##### Entries shown
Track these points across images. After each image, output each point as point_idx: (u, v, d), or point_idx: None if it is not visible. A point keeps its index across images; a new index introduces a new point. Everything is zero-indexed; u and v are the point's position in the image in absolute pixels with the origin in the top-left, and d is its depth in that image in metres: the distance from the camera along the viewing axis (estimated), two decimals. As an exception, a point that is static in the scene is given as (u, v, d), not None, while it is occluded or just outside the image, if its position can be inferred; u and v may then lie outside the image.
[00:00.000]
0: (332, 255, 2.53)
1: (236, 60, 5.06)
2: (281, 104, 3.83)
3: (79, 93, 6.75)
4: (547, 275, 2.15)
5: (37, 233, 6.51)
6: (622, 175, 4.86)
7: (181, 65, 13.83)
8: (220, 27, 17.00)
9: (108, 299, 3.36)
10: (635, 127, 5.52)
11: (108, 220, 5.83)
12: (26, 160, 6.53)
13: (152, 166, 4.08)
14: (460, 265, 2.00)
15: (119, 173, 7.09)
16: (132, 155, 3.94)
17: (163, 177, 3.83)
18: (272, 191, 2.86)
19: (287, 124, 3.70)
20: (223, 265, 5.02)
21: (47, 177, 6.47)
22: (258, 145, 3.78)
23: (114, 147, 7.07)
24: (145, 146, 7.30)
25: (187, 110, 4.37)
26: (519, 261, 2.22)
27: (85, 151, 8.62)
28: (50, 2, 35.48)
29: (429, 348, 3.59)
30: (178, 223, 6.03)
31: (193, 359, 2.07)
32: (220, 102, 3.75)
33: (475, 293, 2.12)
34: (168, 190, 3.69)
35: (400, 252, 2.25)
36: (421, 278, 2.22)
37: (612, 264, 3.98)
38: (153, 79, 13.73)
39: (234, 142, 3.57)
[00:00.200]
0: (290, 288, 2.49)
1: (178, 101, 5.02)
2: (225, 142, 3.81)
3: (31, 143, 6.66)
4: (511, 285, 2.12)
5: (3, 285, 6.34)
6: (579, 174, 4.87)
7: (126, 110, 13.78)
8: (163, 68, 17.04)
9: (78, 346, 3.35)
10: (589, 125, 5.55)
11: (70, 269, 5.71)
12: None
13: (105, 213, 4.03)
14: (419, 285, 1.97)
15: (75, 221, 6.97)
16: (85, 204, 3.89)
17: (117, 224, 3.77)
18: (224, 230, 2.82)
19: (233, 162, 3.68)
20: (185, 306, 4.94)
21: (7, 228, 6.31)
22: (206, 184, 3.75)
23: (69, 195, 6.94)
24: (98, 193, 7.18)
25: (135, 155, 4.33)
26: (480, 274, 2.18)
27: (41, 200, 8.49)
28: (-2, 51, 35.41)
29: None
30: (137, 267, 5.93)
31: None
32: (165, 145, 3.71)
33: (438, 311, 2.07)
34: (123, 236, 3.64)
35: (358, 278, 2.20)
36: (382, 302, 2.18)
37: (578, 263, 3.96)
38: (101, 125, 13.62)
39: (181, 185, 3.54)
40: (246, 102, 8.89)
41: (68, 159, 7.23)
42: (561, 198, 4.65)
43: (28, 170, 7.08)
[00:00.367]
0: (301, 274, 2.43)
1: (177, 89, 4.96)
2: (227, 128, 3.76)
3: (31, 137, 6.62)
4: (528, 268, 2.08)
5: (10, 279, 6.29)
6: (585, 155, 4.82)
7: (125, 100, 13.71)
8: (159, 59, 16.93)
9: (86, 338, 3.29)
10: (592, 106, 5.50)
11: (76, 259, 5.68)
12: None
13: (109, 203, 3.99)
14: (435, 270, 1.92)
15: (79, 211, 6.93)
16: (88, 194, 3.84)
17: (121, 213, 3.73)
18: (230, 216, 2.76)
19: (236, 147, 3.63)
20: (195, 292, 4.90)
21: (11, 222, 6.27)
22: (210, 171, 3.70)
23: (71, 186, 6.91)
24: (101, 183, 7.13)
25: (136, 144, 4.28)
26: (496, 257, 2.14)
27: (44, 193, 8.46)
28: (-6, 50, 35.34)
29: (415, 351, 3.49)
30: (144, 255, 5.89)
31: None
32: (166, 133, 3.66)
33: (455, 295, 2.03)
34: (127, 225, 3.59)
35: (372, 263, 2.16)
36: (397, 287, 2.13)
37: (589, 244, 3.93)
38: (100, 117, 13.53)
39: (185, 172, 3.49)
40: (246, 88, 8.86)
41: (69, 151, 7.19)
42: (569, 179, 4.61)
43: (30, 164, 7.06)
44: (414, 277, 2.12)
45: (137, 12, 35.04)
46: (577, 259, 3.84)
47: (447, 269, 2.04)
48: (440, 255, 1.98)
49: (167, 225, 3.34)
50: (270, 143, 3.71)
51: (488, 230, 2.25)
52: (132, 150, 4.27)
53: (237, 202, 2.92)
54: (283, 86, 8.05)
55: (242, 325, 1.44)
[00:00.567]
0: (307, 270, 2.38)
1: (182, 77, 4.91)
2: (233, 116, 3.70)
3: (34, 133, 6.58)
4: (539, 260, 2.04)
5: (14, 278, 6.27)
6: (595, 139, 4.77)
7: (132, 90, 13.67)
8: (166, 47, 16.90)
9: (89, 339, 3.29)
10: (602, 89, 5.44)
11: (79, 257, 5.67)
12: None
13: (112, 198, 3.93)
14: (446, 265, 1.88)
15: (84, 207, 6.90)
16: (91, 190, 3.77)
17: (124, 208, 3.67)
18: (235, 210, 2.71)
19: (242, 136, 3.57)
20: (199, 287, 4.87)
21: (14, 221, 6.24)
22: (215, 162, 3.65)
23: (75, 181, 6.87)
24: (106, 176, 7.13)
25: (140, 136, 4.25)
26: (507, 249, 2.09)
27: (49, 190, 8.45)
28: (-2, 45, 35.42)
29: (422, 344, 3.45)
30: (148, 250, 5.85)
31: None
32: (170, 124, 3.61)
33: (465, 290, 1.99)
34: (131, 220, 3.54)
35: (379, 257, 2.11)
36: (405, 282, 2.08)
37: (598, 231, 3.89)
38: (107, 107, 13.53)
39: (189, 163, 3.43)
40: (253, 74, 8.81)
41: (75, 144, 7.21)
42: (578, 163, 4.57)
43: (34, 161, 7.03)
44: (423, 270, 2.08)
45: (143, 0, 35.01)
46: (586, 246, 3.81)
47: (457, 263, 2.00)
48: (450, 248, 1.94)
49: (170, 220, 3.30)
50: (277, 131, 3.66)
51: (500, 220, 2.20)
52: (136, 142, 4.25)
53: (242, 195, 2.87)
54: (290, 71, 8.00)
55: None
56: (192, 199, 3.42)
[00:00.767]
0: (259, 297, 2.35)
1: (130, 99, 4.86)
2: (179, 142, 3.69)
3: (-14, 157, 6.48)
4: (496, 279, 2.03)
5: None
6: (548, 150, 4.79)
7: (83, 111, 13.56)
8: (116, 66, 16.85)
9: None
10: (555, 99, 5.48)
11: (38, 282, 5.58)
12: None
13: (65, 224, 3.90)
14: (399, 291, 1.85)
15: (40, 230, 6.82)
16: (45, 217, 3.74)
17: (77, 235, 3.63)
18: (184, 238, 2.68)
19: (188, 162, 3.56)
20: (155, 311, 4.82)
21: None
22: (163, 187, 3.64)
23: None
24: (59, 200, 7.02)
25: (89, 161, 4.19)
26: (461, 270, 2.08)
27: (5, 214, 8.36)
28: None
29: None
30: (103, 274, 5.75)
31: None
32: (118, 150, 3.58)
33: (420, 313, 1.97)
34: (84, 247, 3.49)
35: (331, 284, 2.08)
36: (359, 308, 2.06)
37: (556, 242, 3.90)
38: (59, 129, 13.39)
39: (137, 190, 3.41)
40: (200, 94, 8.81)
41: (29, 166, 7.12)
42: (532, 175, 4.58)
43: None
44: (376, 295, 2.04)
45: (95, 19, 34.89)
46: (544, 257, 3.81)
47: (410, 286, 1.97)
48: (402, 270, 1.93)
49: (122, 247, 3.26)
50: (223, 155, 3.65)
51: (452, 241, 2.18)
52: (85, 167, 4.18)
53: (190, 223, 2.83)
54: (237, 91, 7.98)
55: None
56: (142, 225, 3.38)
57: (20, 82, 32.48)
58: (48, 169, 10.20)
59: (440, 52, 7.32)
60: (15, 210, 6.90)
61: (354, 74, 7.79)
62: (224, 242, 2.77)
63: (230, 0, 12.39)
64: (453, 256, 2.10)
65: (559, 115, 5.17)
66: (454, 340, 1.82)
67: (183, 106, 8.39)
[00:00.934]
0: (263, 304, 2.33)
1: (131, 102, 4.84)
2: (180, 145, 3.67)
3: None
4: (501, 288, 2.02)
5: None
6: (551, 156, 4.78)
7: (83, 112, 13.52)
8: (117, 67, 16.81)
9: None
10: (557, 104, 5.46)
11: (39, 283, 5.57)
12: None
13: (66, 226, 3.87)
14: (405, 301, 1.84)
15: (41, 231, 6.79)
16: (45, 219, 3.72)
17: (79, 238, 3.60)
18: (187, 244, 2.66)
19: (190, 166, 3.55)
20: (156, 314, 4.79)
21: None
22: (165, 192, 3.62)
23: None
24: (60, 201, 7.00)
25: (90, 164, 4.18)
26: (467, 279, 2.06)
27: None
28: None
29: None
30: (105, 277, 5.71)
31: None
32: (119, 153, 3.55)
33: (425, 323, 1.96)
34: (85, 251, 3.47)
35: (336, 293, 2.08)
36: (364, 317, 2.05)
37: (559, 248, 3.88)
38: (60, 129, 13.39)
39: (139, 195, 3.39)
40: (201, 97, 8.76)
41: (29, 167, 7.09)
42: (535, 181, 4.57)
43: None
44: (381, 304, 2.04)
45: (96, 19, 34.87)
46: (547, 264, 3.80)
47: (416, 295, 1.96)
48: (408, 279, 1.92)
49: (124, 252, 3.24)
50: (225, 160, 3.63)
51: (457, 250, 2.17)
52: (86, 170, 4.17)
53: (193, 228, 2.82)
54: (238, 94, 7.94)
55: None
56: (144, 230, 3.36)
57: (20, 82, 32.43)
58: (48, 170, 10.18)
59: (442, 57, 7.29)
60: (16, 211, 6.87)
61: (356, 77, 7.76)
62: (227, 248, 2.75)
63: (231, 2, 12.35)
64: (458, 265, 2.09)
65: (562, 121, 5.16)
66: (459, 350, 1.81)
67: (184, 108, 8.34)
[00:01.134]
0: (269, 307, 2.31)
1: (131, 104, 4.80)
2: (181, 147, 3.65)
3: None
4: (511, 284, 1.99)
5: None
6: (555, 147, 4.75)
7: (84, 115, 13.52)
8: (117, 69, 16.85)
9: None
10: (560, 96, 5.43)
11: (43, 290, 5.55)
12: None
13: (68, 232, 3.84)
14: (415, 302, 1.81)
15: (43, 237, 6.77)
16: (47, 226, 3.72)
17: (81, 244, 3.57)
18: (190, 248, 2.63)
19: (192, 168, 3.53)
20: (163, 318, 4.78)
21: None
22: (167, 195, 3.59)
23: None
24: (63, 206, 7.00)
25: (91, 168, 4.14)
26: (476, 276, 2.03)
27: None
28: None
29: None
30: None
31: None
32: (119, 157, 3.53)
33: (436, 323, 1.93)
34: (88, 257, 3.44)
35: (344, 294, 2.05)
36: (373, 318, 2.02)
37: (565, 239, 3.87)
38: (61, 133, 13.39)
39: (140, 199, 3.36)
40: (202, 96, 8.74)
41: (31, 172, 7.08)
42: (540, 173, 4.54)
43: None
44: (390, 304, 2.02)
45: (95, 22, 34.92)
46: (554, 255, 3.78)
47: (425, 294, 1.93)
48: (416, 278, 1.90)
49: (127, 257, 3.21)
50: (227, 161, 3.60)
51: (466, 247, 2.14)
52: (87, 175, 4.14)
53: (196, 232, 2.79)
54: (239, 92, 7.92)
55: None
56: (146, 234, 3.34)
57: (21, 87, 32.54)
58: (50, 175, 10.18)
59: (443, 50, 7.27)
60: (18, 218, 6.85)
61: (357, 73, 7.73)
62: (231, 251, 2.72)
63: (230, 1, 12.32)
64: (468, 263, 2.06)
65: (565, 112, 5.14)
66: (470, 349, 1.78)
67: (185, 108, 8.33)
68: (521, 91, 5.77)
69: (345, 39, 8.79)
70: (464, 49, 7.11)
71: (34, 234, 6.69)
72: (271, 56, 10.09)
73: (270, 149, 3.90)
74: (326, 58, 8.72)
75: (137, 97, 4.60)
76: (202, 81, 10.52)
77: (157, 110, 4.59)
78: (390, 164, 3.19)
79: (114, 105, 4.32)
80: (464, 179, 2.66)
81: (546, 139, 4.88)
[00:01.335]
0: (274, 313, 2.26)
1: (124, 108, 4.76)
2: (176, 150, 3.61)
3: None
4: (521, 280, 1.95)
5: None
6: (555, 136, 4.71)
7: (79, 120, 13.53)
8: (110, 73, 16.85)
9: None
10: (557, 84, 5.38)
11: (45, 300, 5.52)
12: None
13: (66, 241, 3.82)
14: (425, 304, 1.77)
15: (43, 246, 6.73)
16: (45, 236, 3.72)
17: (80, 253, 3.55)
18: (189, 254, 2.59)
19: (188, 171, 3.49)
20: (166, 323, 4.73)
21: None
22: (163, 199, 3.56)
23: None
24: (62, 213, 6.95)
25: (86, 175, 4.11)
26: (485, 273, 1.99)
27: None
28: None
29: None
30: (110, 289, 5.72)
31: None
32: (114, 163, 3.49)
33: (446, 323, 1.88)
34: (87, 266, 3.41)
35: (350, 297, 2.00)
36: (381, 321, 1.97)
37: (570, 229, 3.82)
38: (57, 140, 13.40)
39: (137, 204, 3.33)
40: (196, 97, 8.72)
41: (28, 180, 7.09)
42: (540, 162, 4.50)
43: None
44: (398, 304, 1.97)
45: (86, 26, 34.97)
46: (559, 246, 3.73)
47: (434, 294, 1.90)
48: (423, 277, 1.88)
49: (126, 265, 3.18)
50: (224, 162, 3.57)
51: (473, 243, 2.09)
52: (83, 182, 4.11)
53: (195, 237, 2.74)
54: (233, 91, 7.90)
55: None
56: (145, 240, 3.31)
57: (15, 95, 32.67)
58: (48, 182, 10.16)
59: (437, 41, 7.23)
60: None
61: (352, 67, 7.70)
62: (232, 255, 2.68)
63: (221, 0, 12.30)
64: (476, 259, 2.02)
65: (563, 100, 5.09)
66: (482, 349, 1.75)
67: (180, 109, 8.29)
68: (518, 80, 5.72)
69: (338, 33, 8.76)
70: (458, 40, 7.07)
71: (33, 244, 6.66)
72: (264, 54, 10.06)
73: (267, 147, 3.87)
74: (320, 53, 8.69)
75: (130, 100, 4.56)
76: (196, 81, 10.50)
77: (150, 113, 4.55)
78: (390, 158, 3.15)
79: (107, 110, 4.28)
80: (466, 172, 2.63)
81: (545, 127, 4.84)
##########
[What to work on]
Each line from the top of the records through the one with "0: (332, 255, 2.53)" should be returned exactly. Leave out everything else.

[Task result]
Track these points across images. After each image, output each point as point_idx: (u, v, d), or point_idx: None if it is not visible. A point keeps its index across images; a new index introduces a new point. Everything is zero-indexed; u and v are the point's position in the image in absolute pixels with the origin in the top-left, and d is its depth in that image in metres: the distance from the camera along the viewing axis (estimated), two decimals. As an exception, a point that is static in the scene is given as (u, v, d), not None, while it is occluded or just outside the image, if its position can be inferred; u and v may then lie outside the image.
[00:00.000]
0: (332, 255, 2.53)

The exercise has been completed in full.